Dhirubhai did not leave a will and the family business had to be split up, with Mukesh getting RIL (petroleum refining and petrochemicals) and Anil getting the energy, finance and telecommunications units as part of the settlement.
In addition to Jio Platforms, the 29-year-old twins Isha and Akash sit on the board of directors of Reliance Retail Ventures. Jio Platforms and Reliance Retail Ventures had attracted billions of dollars in investment and integrated global names such as Google, Facebook, Silver Lake and the Saudi Arabia Public Investment Fund to help them expand their digital and commerce footprint electronic.
With the latest appointments to the board of Anant, the three children are now represented in key RIL companies. After the recent separation of the refining and petrochemicals unit of Reliance O2C, RIL looks like Tata Sons, the holding company of the various activities of the Tata group.
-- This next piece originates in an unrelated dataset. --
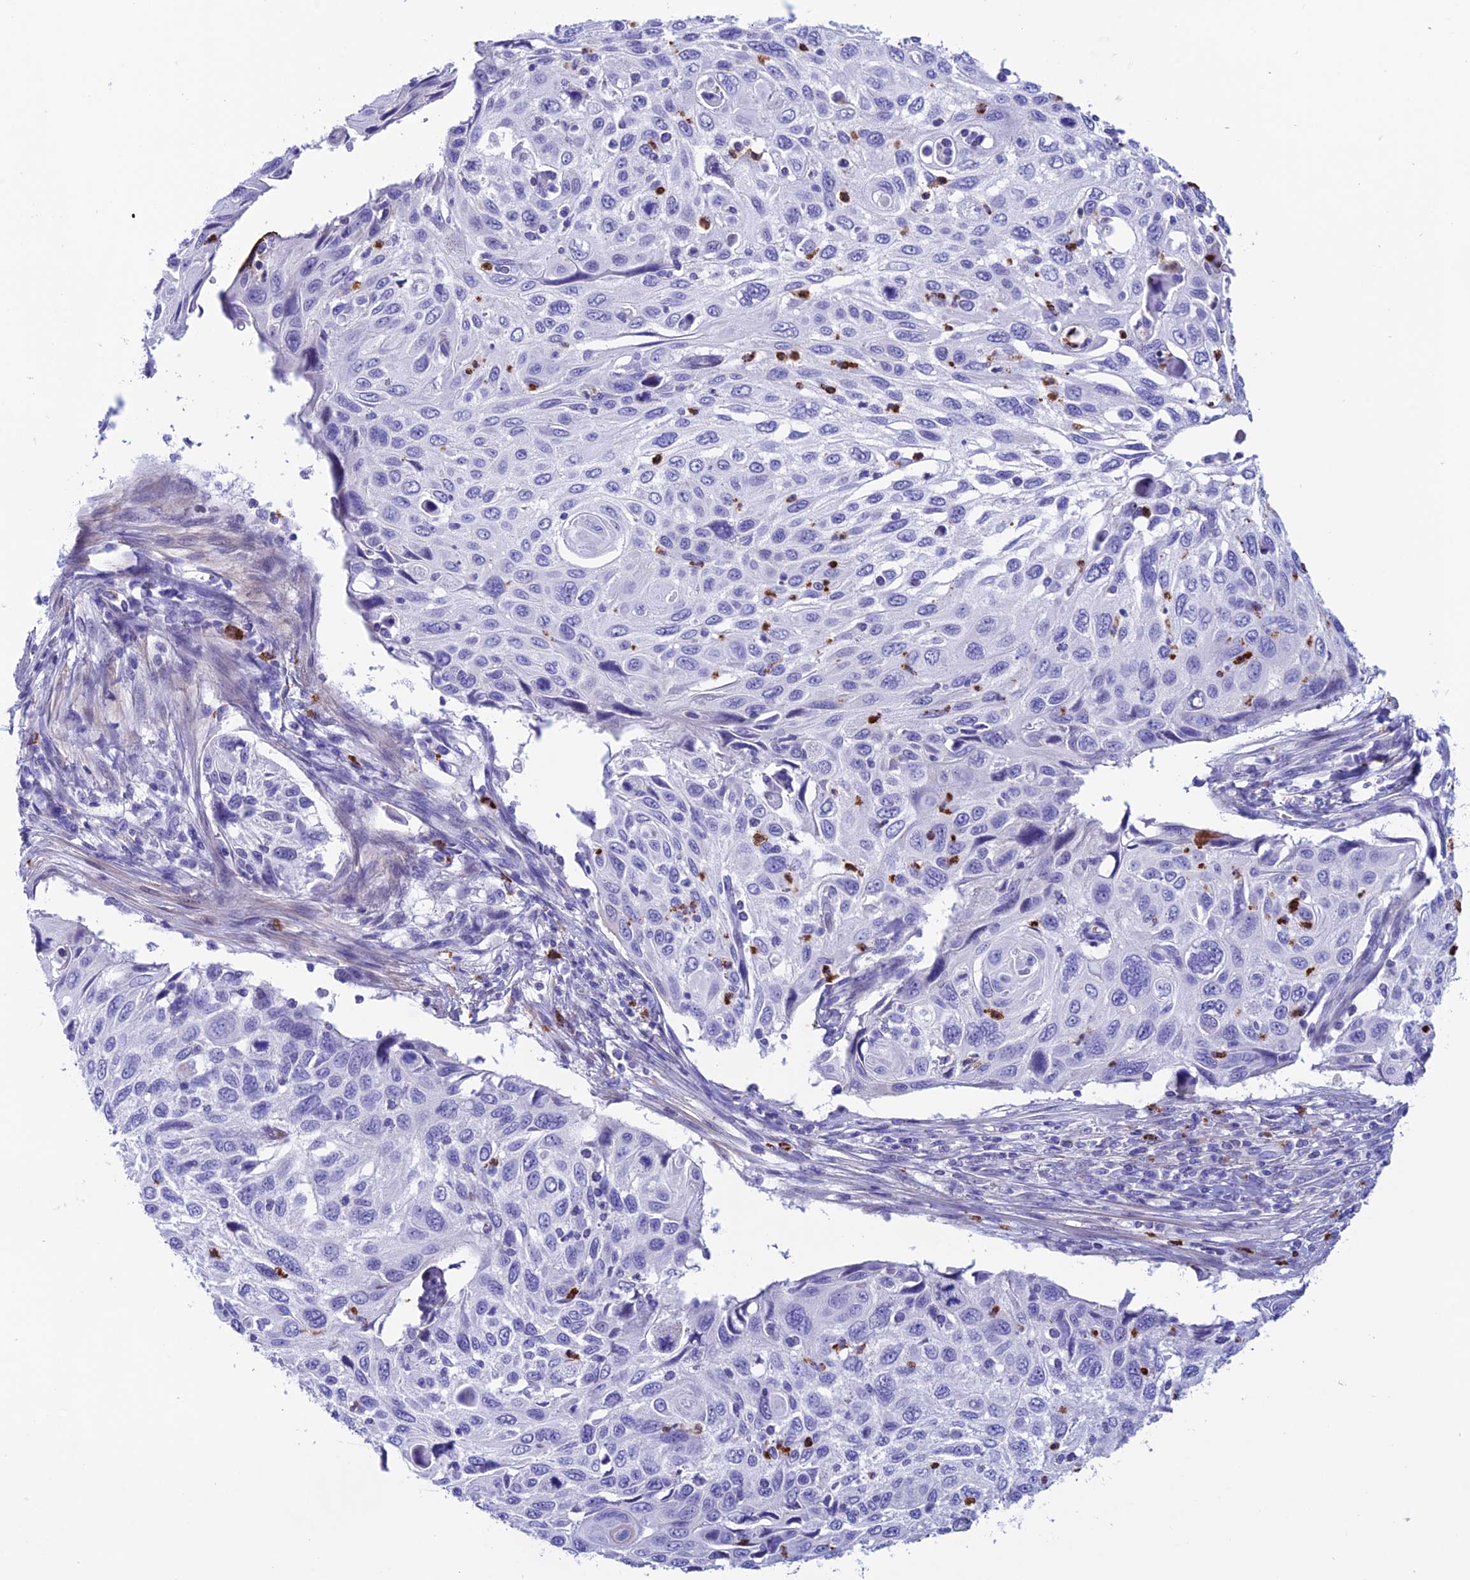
{"staining": {"intensity": "negative", "quantity": "none", "location": "none"}, "tissue": "cervical cancer", "cell_type": "Tumor cells", "image_type": "cancer", "snomed": [{"axis": "morphology", "description": "Squamous cell carcinoma, NOS"}, {"axis": "topography", "description": "Cervix"}], "caption": "This is a photomicrograph of immunohistochemistry (IHC) staining of cervical squamous cell carcinoma, which shows no positivity in tumor cells.", "gene": "COL6A6", "patient": {"sex": "female", "age": 70}}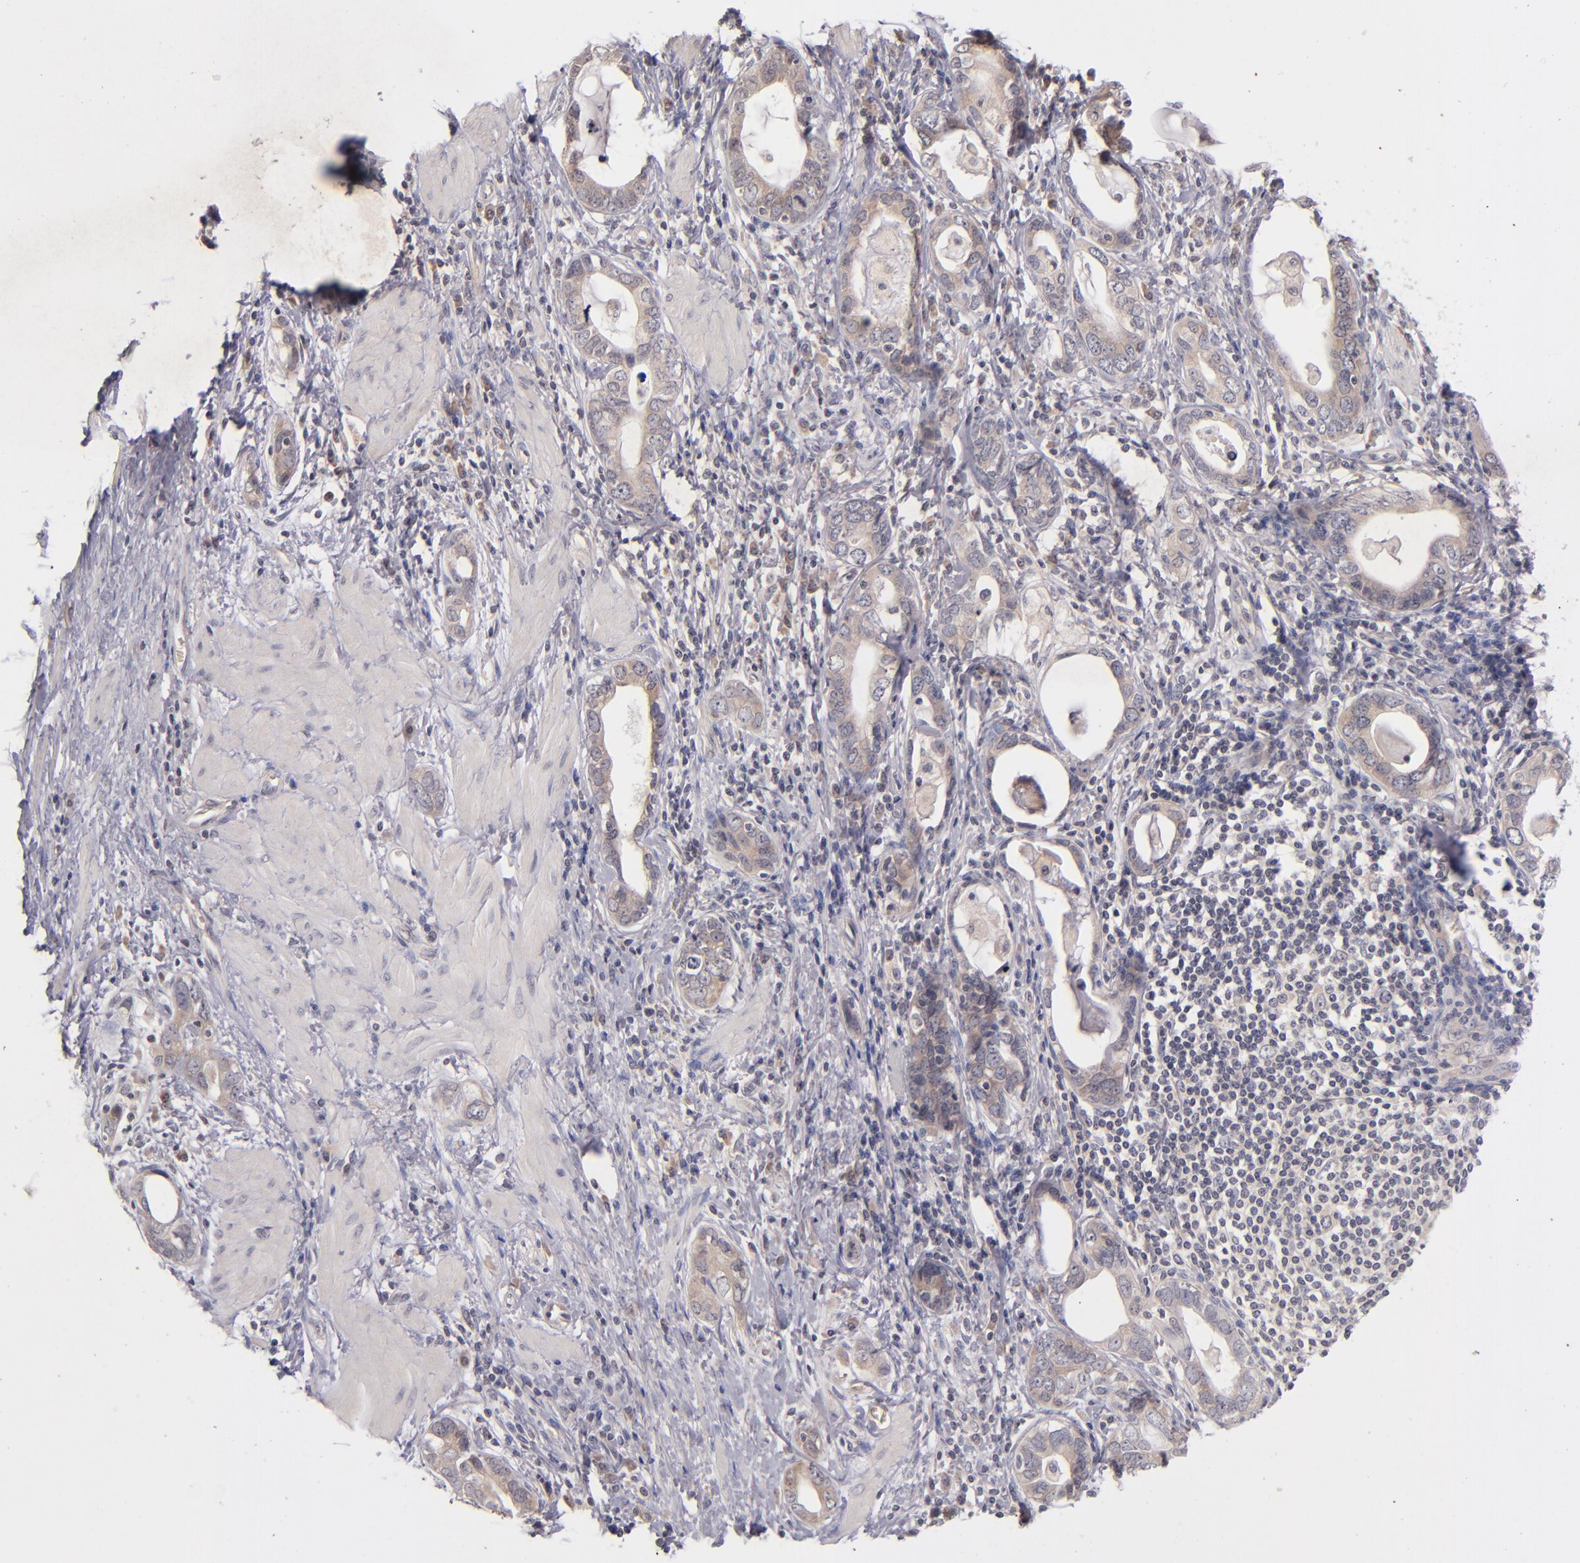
{"staining": {"intensity": "weak", "quantity": "25%-75%", "location": "cytoplasmic/membranous"}, "tissue": "stomach cancer", "cell_type": "Tumor cells", "image_type": "cancer", "snomed": [{"axis": "morphology", "description": "Adenocarcinoma, NOS"}, {"axis": "topography", "description": "Stomach, lower"}], "caption": "A low amount of weak cytoplasmic/membranous positivity is appreciated in about 25%-75% of tumor cells in stomach cancer (adenocarcinoma) tissue.", "gene": "TSC2", "patient": {"sex": "female", "age": 93}}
RIL is also paving the way for the initial public offerings of Jio Platforms and Reliance Retail Ventures, which are expected to take place in the near future.
Besides Reliance New Energy Solar and Reliance New Solar Energy, RIL has incorporated five other entities since June: Reliance New Energy Storage, Reliance Solar Projects, Reliance Storage, Reliance New Energy Carbon Fiber and Reliance New Energy Hydrogen Electrolysis. Their names indicate that the entities were created for the clean energy play.
The seven companies each have three directors. A director common to all these entities is Shanker Natarajan.
At the annual meeting of shareholders last month, Ambani said RIL would invest Rs 75,000 crore in clean energy over three years, but details on how he intends to run the green game have not been released. disclosed. RIL’s decision on renewable energy comes more than a decade after Mukesh and Anil rescinded all non-compete trade agreements between them.